**What you will do**
Beginning with the line below that contains "12 + 2 · 32" and ending with the line that contains "68.3 59.5 |", retype every line exactly. Pictures are not copied.

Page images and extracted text
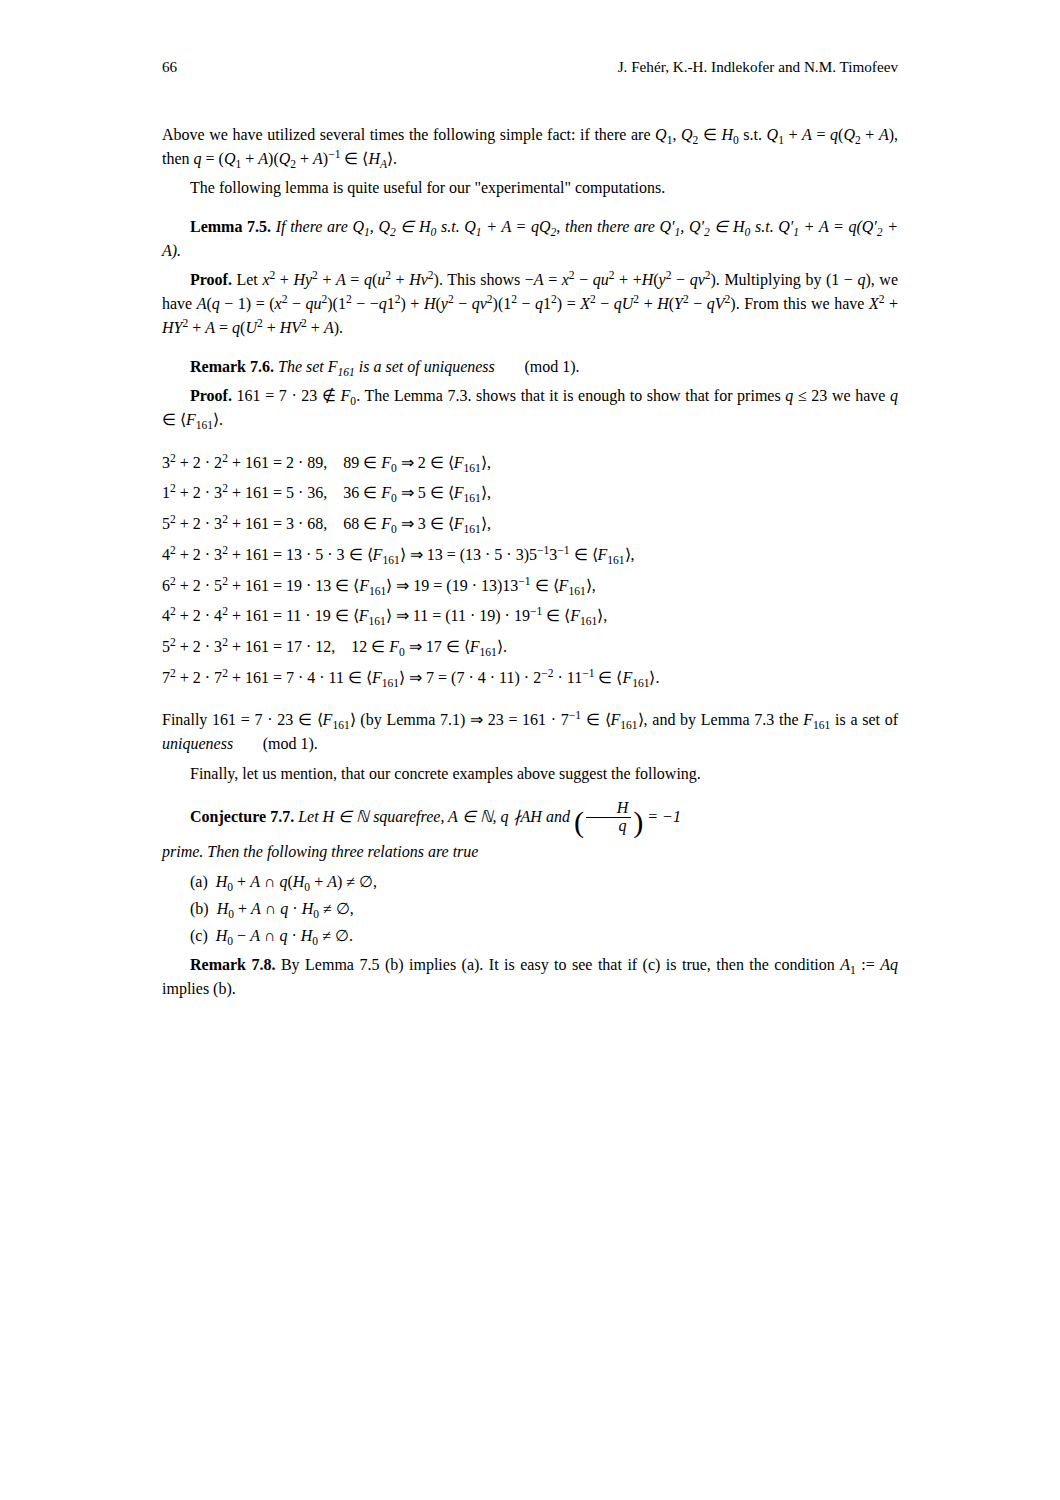66 J. Fehér, K.-H. Indlekofer and N.M. Timofeev
Above we have utilized several times the following simple fact: if there are Q1, Q2 ∈ H0 s.t. Q1 + A = q(Q2 + A), then q = (Q1 + A)(Q2 + A)−1 ∈ ⟨HA⟩.
The following lemma is quite useful for our "experimental" computations.
Lemma 7.5. If there are Q1, Q2 ∈ H0 s.t. Q1 + A = qQ2, then there are Q′1, Q′2 ∈ H0 s.t. Q′1 + A = q(Q′2 + A).
Proof. Let x2 + Hy2 + A = q(u2 + Hv2). This shows −A = x2 − qu2 + +H(y2 − qv2). Multiplying by (1 − q), we have A(q − 1) = (x2 − qu2)(12 − −q12) + H(y2 − qv2)(12 − q12) = X2 − qU2 + H(Y2 − qV2). From this we have X2 + HY2 + A = q(U2 + HV2 + A).
Remark 7.6. The set F161 is a set of uniqueness (mod 1).
Proof. 161 = 7 · 23 ∉ F0. The Lemma 7.3. shows that it is enough to show that for primes q ≤ 23 we have q ∈ ⟨F161⟩.
32 + 2 · 22 + 161 = 2 · 89, 89 ∈ F0 ⇒ 2 ∈ ⟨F161⟩,
12 + 2 · 32 + 161 = 5 · 36, 36 ∈ F0 ⇒ 5 ∈ ⟨F161⟩,
52 + 2 · 32 + 161 = 3 · 68, 68 ∈ F0 ⇒ 3 ∈ ⟨F161⟩,
42 + 2 · 32 + 161 = 13 · 5 · 3 ∈ ⟨F161⟩ ⇒ 13 = (13 · 5 · 3)5−13−1 ∈ ⟨F161⟩,
62 + 2 · 52 + 161 = 19 · 13 ∈ ⟨F161⟩ ⇒ 19 = (19 · 13)13−1 ∈ ⟨F161⟩,
42 + 2 · 42 + 161 = 11 · 19 ∈ ⟨F161⟩ ⇒ 11 = (11 · 19) · 19−1 ∈ ⟨F161⟩,
52 + 2 · 32 + 161 = 17 · 12, 12 ∈ F0 ⇒ 17 ∈ ⟨F161⟩.
72 + 2 · 72 + 161 = 7 · 4 · 11 ∈ ⟨F161⟩ ⇒ 7 = (7 · 4 · 11) · 2−2 · 11−1 ∈ ⟨F161⟩.
Finally 161 = 7 · 23 ∈ ⟨F161⟩ (by Lemma 7.1) ⇒ 23 = 161 · 7−1 ∈ ⟨F161⟩, and by Lemma 7.3 the F161 is a set of uniqueness (mod 1).
Finally, let us mention, that our concrete examples above suggest the following.
Conjecture 7.7. Let H ∈ ℕ squarefree, A ∈ ℕ, q ∤AH and (Hq) = −1
prime. Then the following three relations are true
(a) H0 + A ∩ q(H0 + A) ≠ ∅,
(b) H0 + A ∩ q · H0 ≠ ∅,
(c) H0 − A ∩ q · H0 ≠ ∅.
Remark 7.8. By Lemma 7.5 (b) implies (a). It is easy to see that if (c) is true, then the condition A1 := Aq implies (b).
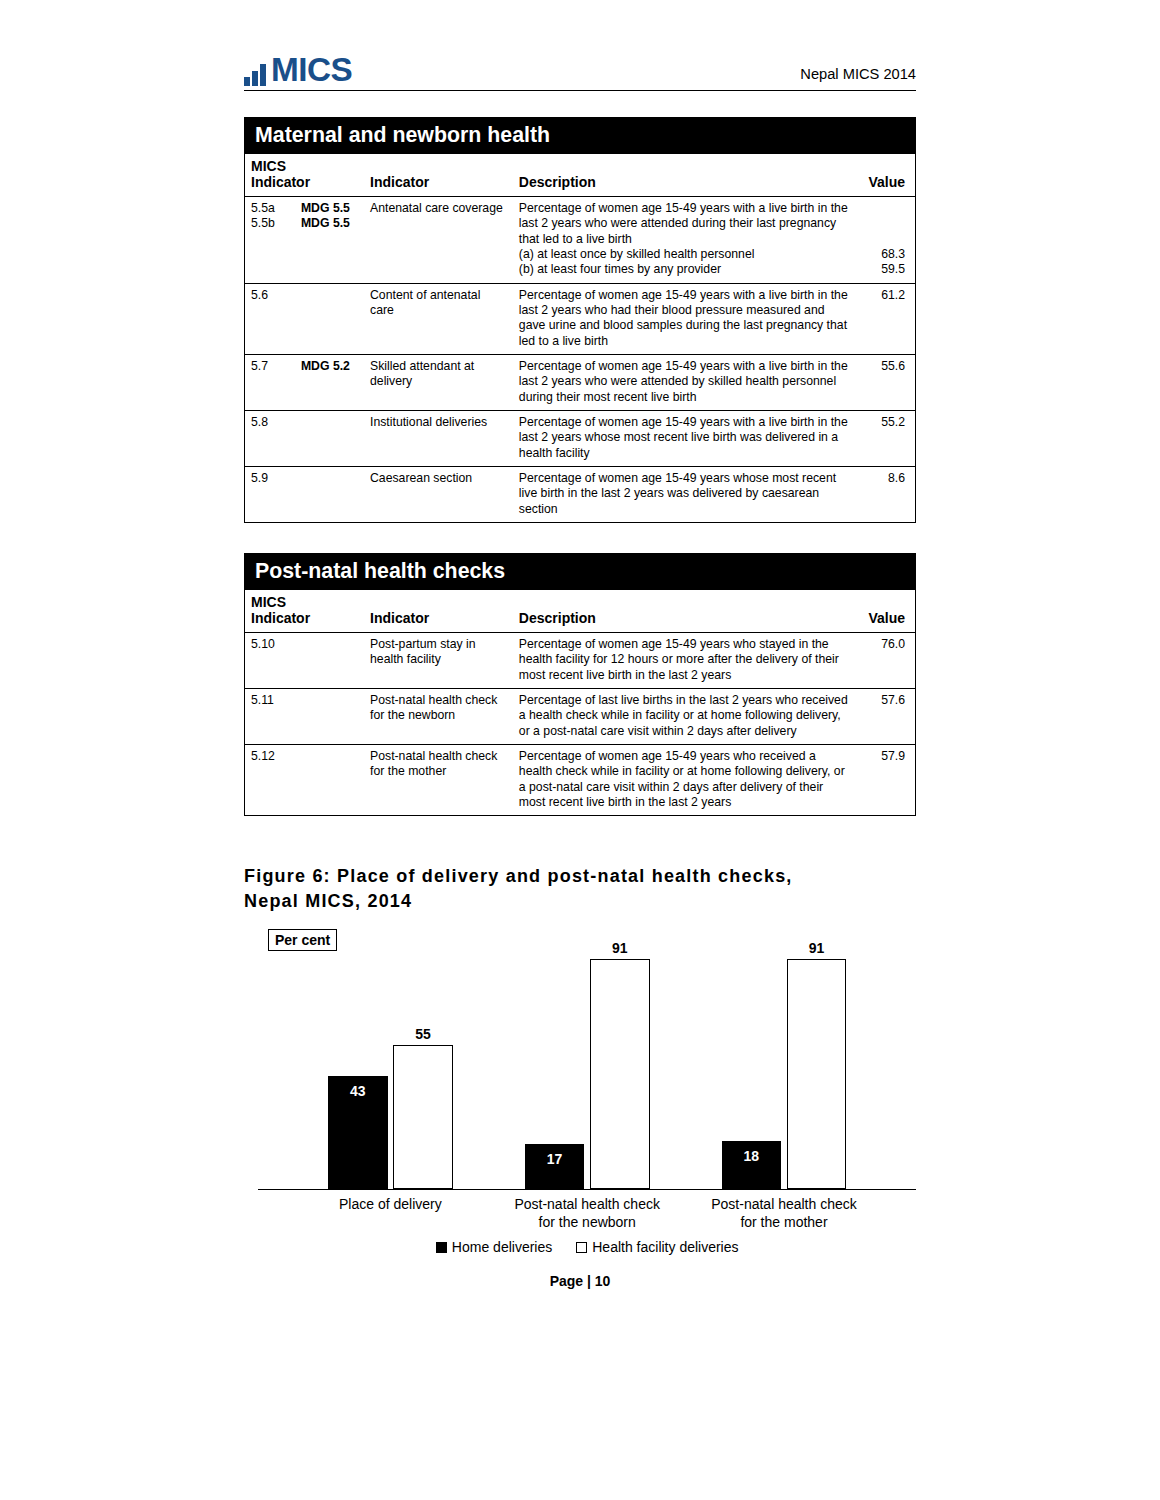MICS
Nepal MICS 2014
Maternal and newborn health
| MICS Indicator | Indicator | Description | Value |
| --- | --- | --- | --- |
| 5.5a 5.5b | MDG 5.5 MDG 5.5 | Antenatal care coverage | Percentage of women age 15-49 years with a live birth in the last 2 years who were attended during their last pregnancy that led to a live birth (a) at least once by skilled health personnel (b) at least four times by any provider | 68.3 59.5 |
| 5.6 | | Content of antenatal care | Percentage of women age 15-49 years with a live birth in the last 2 years who had their blood pressure measured and gave urine and blood samples during the last pregnancy that led to a live birth | 61.2 |
| 5.7 | MDG 5.2 | Skilled attendant at delivery | Percentage of women age 15-49 years with a live birth in the last 2 years who were attended by skilled health personnel during their most recent live birth | 55.6 |
| 5.8 | | Institutional deliveries | Percentage of women age 15-49 years with a live birth in the last 2 years whose most recent live birth was delivered in a health facility | 55.2 |
| 5.9 | | Caesarean section | Percentage of women age 15-49 years whose most recent live birth in the last 2 years was delivered by caesarean section | 8.6 |
Post-natal health checks
| MICS Indicator | Indicator | Description | Value |
| --- | --- | --- | --- |
| 5.10 | Post-partum stay in health facility | Percentage of women age 15-49 years who stayed in the health facility for 12 hours or more after the delivery of their most recent live birth in the last 2 years | 76.0 |
| 5.11 | Post-natal health check for the newborn | Percentage of last live births in the last 2 years who received a health check while in facility or at home following delivery, or a post-natal care visit within 2 days after delivery | 57.6 |
| 5.12 | Post-natal health check for the mother | Percentage of women age 15-49 years who received a health check while in facility or at home following delivery, or a post-natal care visit within 2 days after delivery of their most recent live birth in the last 2 years | 57.9 |
Figure 6: Place of delivery and post-natal health checks,
Nepal MICS, 2014
Per cent
43
55
17
91
18
91
Place of delivery
Post-natal health check
for the newborn
Post-natal health check
for the mother
Home deliveries Health facility deliveries
Page | 10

**Final answer**
12 + 2 · 32 + 161 = 5 · 36, 36 ∈ F0 ⇒ 5 ∈ ⟨F161⟩,
52 + 2 · 32 + 161 = 3 · 68, 68 ∈ F0 ⇒ 3 ∈ ⟨F161⟩,
42 + 2 · 32 + 161 = 13 · 5 · 3 ∈ ⟨F161⟩ ⇒ 13 = (13 · 5 · 3)5−13−1 ∈ ⟨F161⟩,
62 + 2 · 52 + 161 = 19 · 13 ∈ ⟨F161⟩ ⇒ 19 = (19 · 13)13−1 ∈ ⟨F161⟩,
42 + 2 · 42 + 161 = 11 · 19 ∈ ⟨F161⟩ ⇒ 11 = (11 · 19) · 19−1 ∈ ⟨F161⟩,
52 + 2 · 32 + 161 = 17 · 12, 12 ∈ F0 ⇒ 17 ∈ ⟨F161⟩.
72 + 2 · 72 + 161 = 7 · 4 · 11 ∈ ⟨F161⟩ ⇒ 7 = (7 · 4 · 11) · 2−2 · 11−1 ∈ ⟨F161⟩.
Finally 161 = 7 · 23 ∈ ⟨F161⟩ (by Lemma 7.1) ⇒ 23 = 161 · 7−1 ∈ ⟨F161⟩, and by Lemma 7.3 the F161 is a set of uniqueness (mod 1).
Finally, let us mention, that our concrete examples above suggest the following.
Conjecture 7.7. Let H ∈ ℕ squarefree, A ∈ ℕ, q ∤AH and (Hq) = −1
prime. Then the following three relations are true
(a) H0 + A ∩ q(H0 + A) ≠ ∅,
(b) H0 + A ∩ q · H0 ≠ ∅,
(c) H0 − A ∩ q · H0 ≠ ∅.
Remark 7.8. By Lemma 7.5 (b) implies (a). It is easy to see that if (c) is true, then the condition A1 := Aq implies (b).
MICS
Nepal MICS 2014
Maternal and newborn health
| MICS Indicator | Indicator | Description | Value |
| --- | --- | --- | --- |
| 5.5a 5.5b | MDG 5.5 MDG 5.5 | Antenatal care coverage | Percentage of women age 15-49 years with a live birth in the last 2 years who were attended during their last pregnancy that led to a live birth (a) at least once by skilled health personnel (b) at least four times by any provider | 68.3 59.5 |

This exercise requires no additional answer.